Annule l'avis de saisie de gains attaqué.
Siégeant :
Madame Verena PEDRAZZINI RIZZI, présidente; Madame Alisa RAMELET-TELQIU et Monsieur Denis KELLER, juges assesseurs; Madame Elise CAIRUS, greffière.
La présidente : Verena PEDRAZZINI RIZZI |
| La greffière : Elise CAIRUS |
Voie de recours :
Le recours en matière civile au sens de l’art. 72 al. 2 let. a de la loi sur le Tribunal fédéral du 17 juin 2005 (LTF; RS 173.110) est ouvert contre les décisions prises par la Chambre de surveillance des Offices des poursuites et des faillites, unique autorité cantonale de surveillance en matière de poursuite pour dettes et faillite (art. 126 LOJ). Il doit être déposé devant le Tribunal fédéral, 1000 Lausanne 14, dans les dix jours qui suivent la notification de l'expédition complète de la présente décision (art. 100 al. 1 et 2 let. a LTF) ou dans les cinq jours en matière de poursuite pour effets de change (art. 100 al. 3 let. a LTF).

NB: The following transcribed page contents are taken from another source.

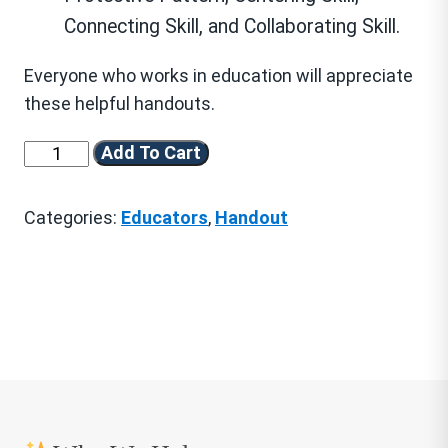
Connecting Skill, and Collaborating Skill.
Everyone who works in education will appreciate
these helpful handouts.
We
Add To Cart
Are
Resilient™
Categories:
Educators
,
Handout
Introductory
Handouts
for
Educators
(Download)
quantity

L’art. 119 al. 1 LTF prévoit que si une partie forme un recours ordinaire et un recours constitutionnel, elle doit déposer les deux recours dans un seul mémoire. Le recours doit être rédigé dans une langue officielle, indiquer les conclusions, en quoi l'acte attaqué viole le droit et les moyens de preuve, et être signé (art. 42 LTF).
Le recours doit être adressé au Tribunal fédéral, 1000 Lausanne 14.